The second component of the project, the AATG tool, will automate the processes of threat identification from the information provided by the AWSD.

The team built a repository of potential actions and decisions an adversary can make, based on a combination of historical events, red-teaming and subject matter expertise. Based on the current stage and previous decisions of the adversary, the AATG tool pulls from the repository to decide the next likely adversary action.

“The goal of the AATG tool is to simulate adversary behavior and generate realistic adversary scenarios using probabilistic behavior modeling,” START Junior Researcher Tyler Clark said. “The AATG tool has several uses, including creating templates of adversary activity that can help law enforcement recognize adversary activity and interdict before the adversary conducts an attack.”

The final component, a Geospatial Risk Mapping Tool, will be created with the assistance of START’s Geospatial Research Unit (GRU).

“We’re adapting criminologist Kim Rossmo's geographic profiling of serial criminals to identify likely locations where a nefarious actor would construct a CBRN weapon,” START Senior Researcher Marcus Boyd said. “We’re also incorporating variables gleaned from our knowledge of adversary behavior and spatial preferences. This will help refine the search area for mobile detection of CBRN build locations.”

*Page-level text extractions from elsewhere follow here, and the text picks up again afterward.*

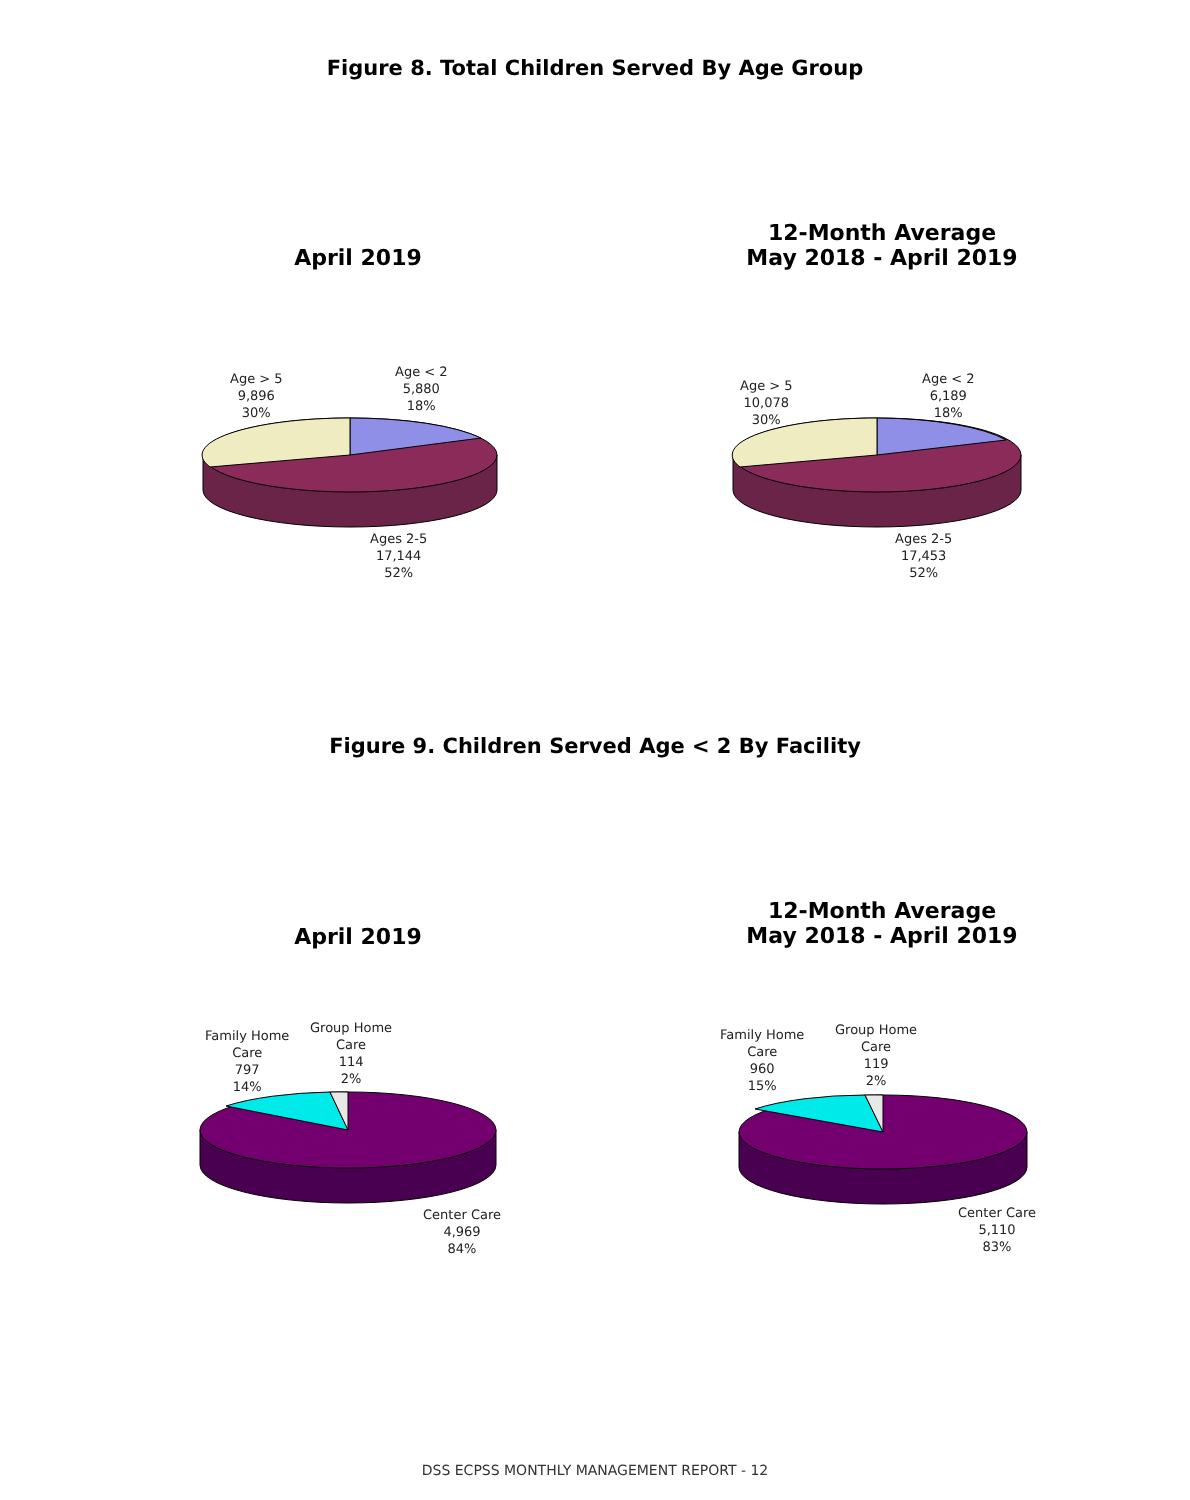Figure 8. Total Children Served By Age Group
April 2019
12-Month Average
May 2018 - April 2019
Age > 5
9,896
30%
Age < 2
5,880
18%
Ages 2-5
17,144
52%
Age > 5
10,078
30%
Age < 2
6,189
18%
Ages 2-5
17,453
52%
Figure 9. Children Served Age < 2 By Facility
April 2019
12-Month Average
May 2018 - April 2019
Family Home
Care
797
14%
Group Home
Care
114
2%
Center Care
4,969
84%
Family Home
Care
960
15%
Group Home
Care
119
2%
Center Care
5,110
83%
DSS ECPSS MONTHLY MANAGEMENT REPORT - 12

The team members all expressed their excitement to be working for DARPA on a project that breaks new ground in the field.

“Computational modeling of human behavior is a new field,” Clark said. “Being a part of a team with diverse interests and expertise allows us to take unique interdisciplinary and multi-method approaches to solve incredibly complex problems. Using these methods to look at this particular problem-set has not been done before.”